Microscopic examination supports early suspicions that wear and tear caused a fan blade to snap inside one engine of a United Airlines plane that made an emergency landing shortly after takeoff last month in Denver, federal safety investigators said Friday.
The National Transportation Safety Board said the exam found “multiple fatigue fracture origins” on the inside surface of the hollow fan blade. The board said “multiple” secondary cracks were found, and that the examination is continuing.
The broken blade on the Pratt & Whitney engine had been used on 2,979 flights since its last inspection in 2016, the NTSB said. At the time, similar blades were required to be inspected every 6,500 flights. The NTSB believes the failed blade then sheared off part of an adjacent fan blade.
After the Feb. 20 incident, Pratt & Whitney called for inspections every 1,000 flights, followed by a Federal Aviation Administration order that they be inspected for cracks before their next flight.
The particular Pratt & Whitney engines involved are found on fewer than 100 Boeing 777 jets currently in use. They're also on several dozen other planes that have been parked because of weak passenger traffic during the pandemic. The affected planes are all used by United Airlines and by carriers in Japan and South Korea.
The engine failure occurred four minutes after the Boeing 777 took off, bound for Hawaii. Debris from the engine and its housing rained down on suburban neighborhoods. The NTSB said the pilots had just increased power to the two engines when a loud bang was captured on the cockpit voice recorder.
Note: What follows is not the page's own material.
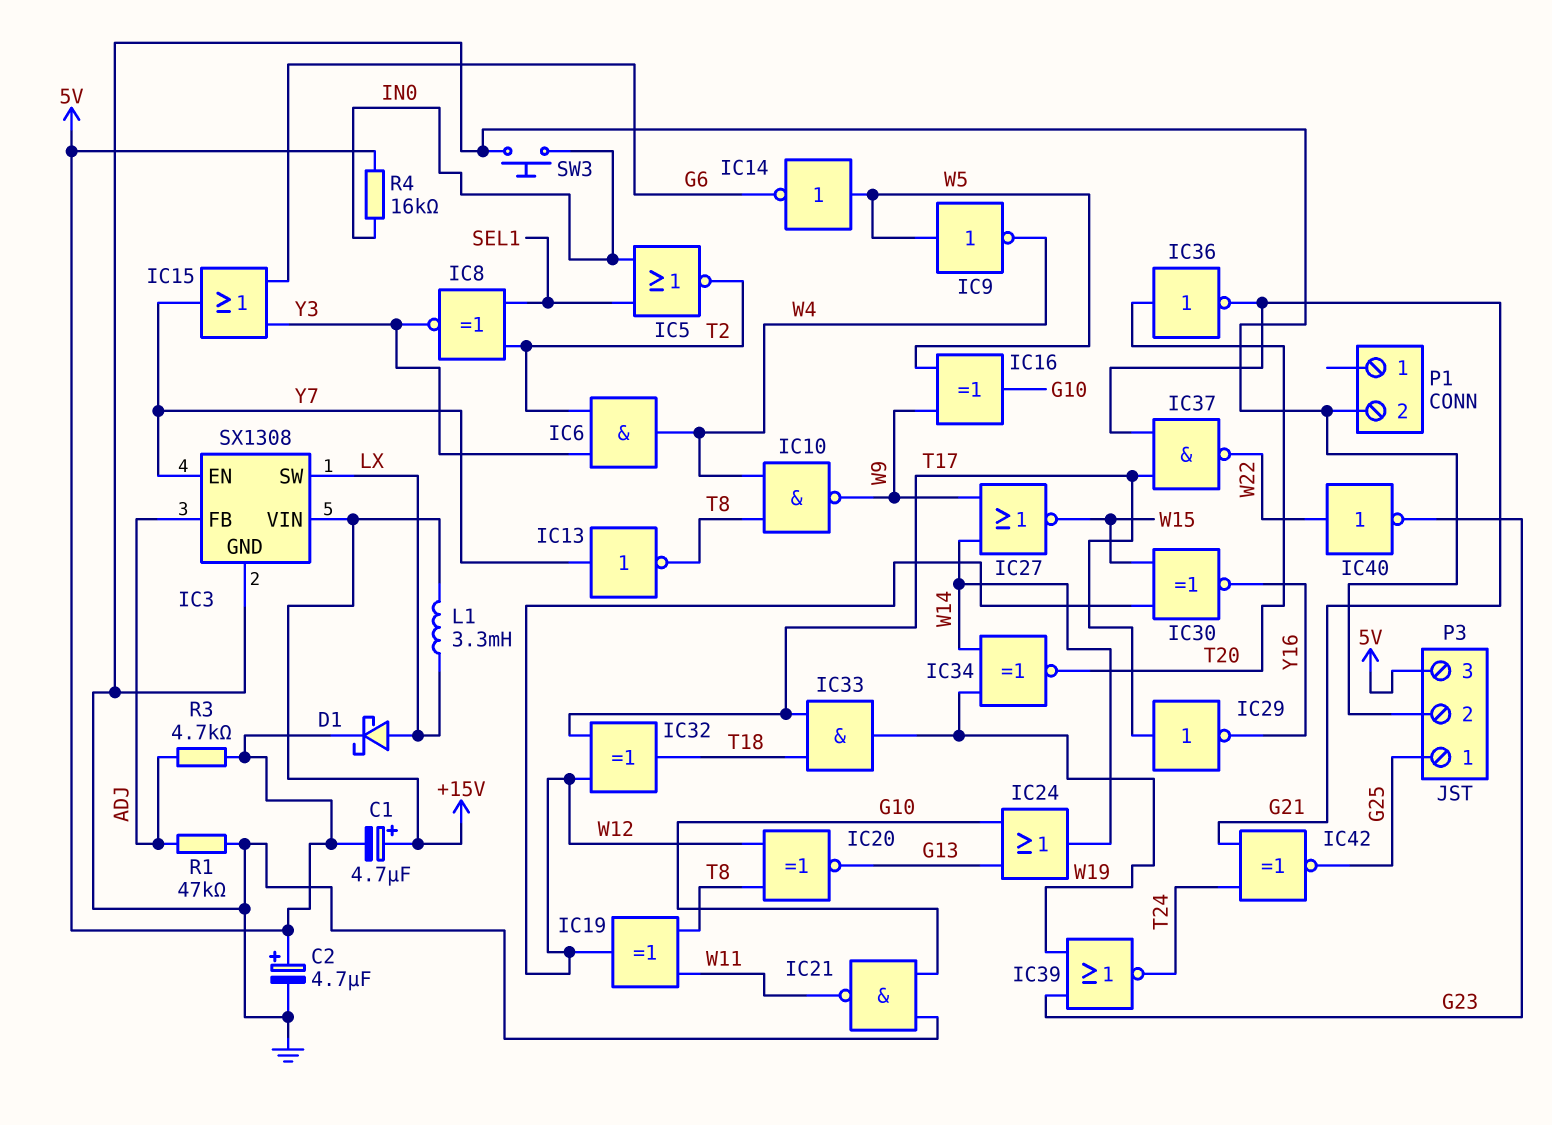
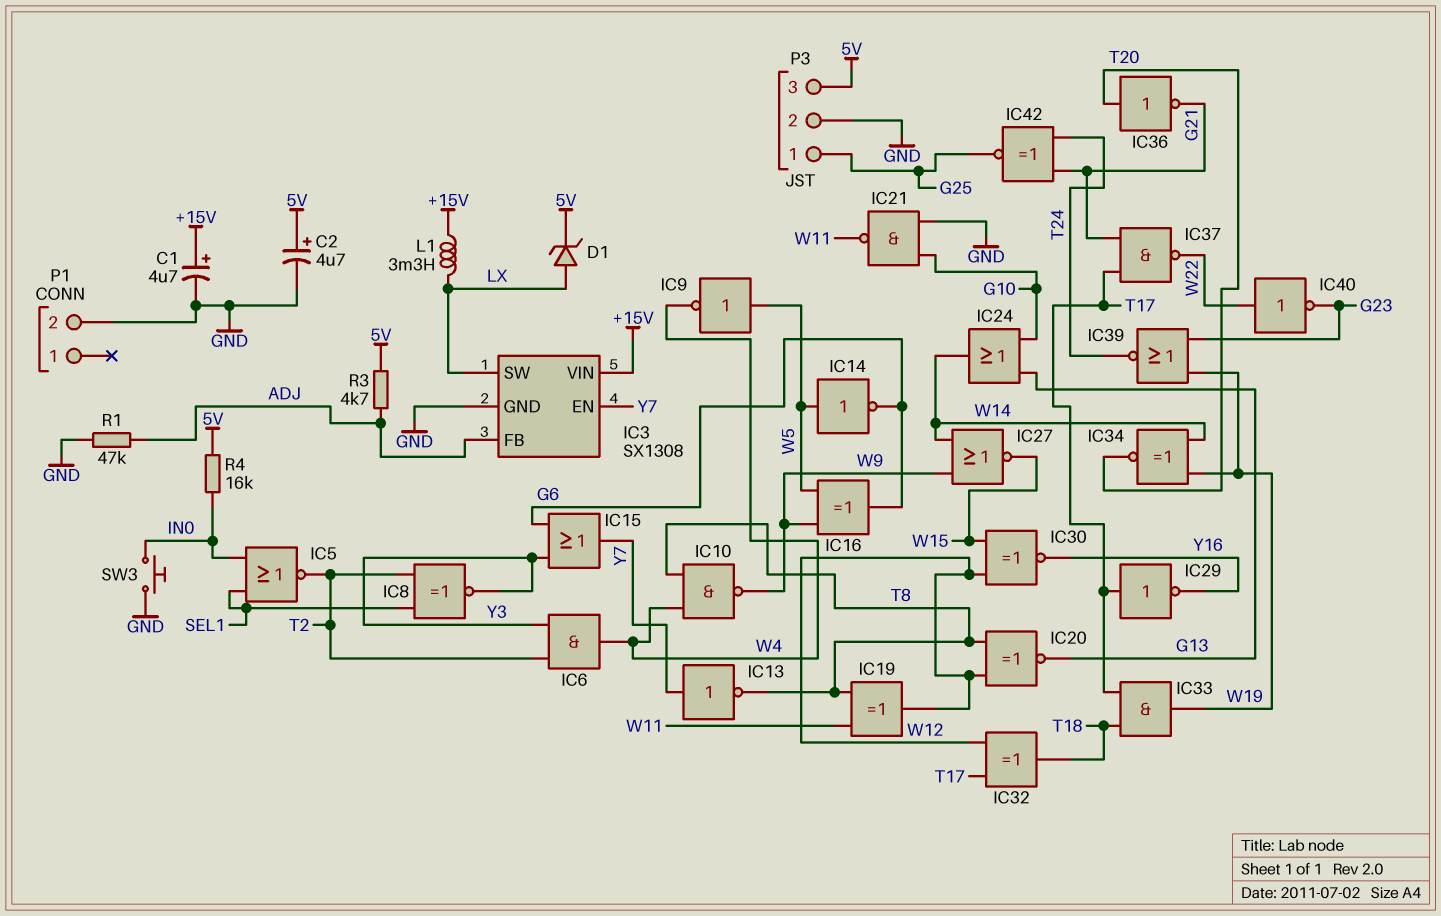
C1: 4.7uF (plus +15V, minus 5V) -> 4.7uF (plus +15V, minus GND)
D1: schottky (A LX, K 5V) -> zener (A LX, K 5V)
IC16: XOR (in W5, in W9, out G10) -> XOR (in W5, in W9, out G6)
Information from the plane's data recorder indicates that the engine shut down automatically and triggered a fire warning. The United pilots declared an emergency and returned to Denver International Airport with one working engine and landed safely. No injuries were reported on the plane or on the ground.
U.S. & World
This story has been updated to correct that the engine failure over Denver occurred Feb. 20, not Feb. 22.